▶ _LISTED RECORDS_:
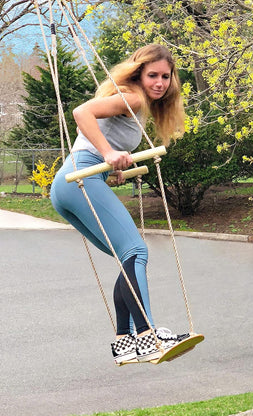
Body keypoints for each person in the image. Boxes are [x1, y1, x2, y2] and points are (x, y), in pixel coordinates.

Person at [51, 44, 188, 365]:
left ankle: (125, 340)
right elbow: (82, 112)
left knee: (127, 259)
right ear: (139, 73)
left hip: (69, 184)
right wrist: (109, 154)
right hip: (79, 178)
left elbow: (99, 145)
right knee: (136, 252)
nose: (159, 82)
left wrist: (113, 168)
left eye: (165, 76)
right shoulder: (134, 96)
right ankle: (148, 334)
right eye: (152, 75)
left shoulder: (138, 105)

▶ _YOUR INSTRUCTIONS_:
Return the material exactly as it reads, though without the pictures it holds.

▶ _OUTPUT OF THE TASK_:
Body keypoints for each person in the image. Boxes are [x1, y1, x2, y2] and points are (x, y), in pixel coordinates.

Person at [51, 44, 188, 365]:
left ankle: (125, 340)
right elbow: (82, 112)
left knee: (127, 259)
right ear: (139, 73)
left hip: (69, 184)
right wrist: (109, 154)
right hip: (79, 178)
left elbow: (99, 145)
right knee: (136, 252)
nose: (159, 82)
left wrist: (113, 168)
left eye: (165, 76)
right shoulder: (134, 96)
right ankle: (148, 334)
right eye: (152, 75)
left shoulder: (138, 105)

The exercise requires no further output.